■ Provided text ■
As can be seen, the artist was especially fond of a red!
Seated, Sir Sampson Gideon, who became Baron Eardley, having married the sister of John Eardley Wilmot, a Master in Chancery, whose scandalous wife sought refuge with the infamous cleric figuring in the Berkeley Series. We may imagine that he is showing off a miniature of Maria Wilmot to his companion.
Thomas Taylour, 1st Marquis of Headfort, represented Kells in the Irish House of Commons from 1776 - 1790 and was later MP for Longford Borough, then Meath. Harriette Wilson, the daredevil courtesan and associate of William Fitzhardinge Berkeley, the Earl's eldest son, was intimately connected with his brother, Augustus, and tells this amusing anecdote concerning Lord Headfort, one of her former lovers.
"Send all your letters to me at Brighton, under cover to Headfort,' I used to say to everybody who could not frank. Headfort, having a packet of letters to bring up to me every morning from the Pavilion to Prospect House, which was the dignified appellation my landlord bestowed on my humble cottage at Brighton, I requested he would rap twice only, according to the etiquette observed by postmen.
"Come upstairs, my dear Marquis," said I, "Take off your great coat. Tell me, who do you make love to now? For it cannot be supposed a gay deceiver like yourself can be satisfied with old Mrs. Massey all your life, although that crim. con. affair of yours did cost you so much money."

■ Available data ■
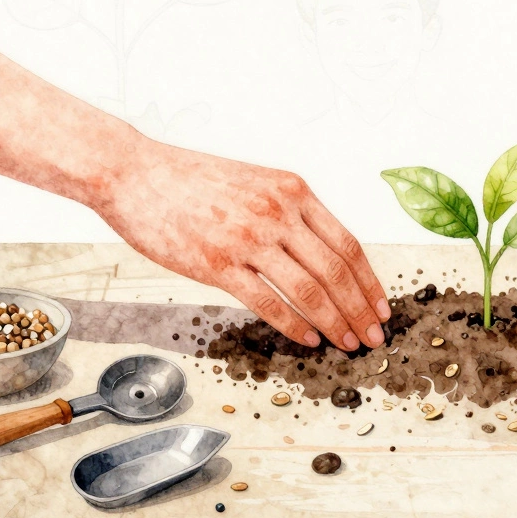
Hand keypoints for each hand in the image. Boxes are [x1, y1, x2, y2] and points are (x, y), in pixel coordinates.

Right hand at [93, 139, 388, 349]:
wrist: (135, 173)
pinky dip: (294, 325)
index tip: (381, 308)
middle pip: (336, 271)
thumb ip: (290, 214)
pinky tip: (307, 340)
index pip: (348, 243)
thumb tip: (320, 256)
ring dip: (334, 323)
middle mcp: (278, 212)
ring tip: (346, 344)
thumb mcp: (256, 184)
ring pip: (309, 290)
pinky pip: (268, 302)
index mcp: (293, 191)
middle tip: (373, 338)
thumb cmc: (191, 181)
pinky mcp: (218, 264)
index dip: (369, 281)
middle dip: (360, 310)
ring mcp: (249, 238)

■ Tasks to complete ■
a - Please quote everything in the Headfort passage from "As can be seen, the" down to "to his companion.".
b - Translate this sentence from the Headfort passage into Spanish: "We may imagine that he is showing off a miniature of Maria Wilmot to his companion."
c - According to the Headfort passage, why was Headfort asked to rap only twice when he brought the letters to Prospect House?
This data comes from a separate source.

■ Solutions below ■
a -
As can be seen, the artist was especially fond of a red!
Seated, Sir Sampson Gideon, who became Baron Eardley, having married the sister of John Eardley Wilmot, a Master in Chancery, whose scandalous wife sought refuge with the infamous cleric figuring in the Berkeley Series. We may imagine that he is showing off a miniature of Maria Wilmot to his companion.

b - Podemos imaginar que le está mostrando con orgullo una miniatura de Maria Wilmot a su acompañante.

c - He was asked to rap twice only to follow the etiquette observed by postmen. He was bringing a packet of letters up from the Pavilion every morning.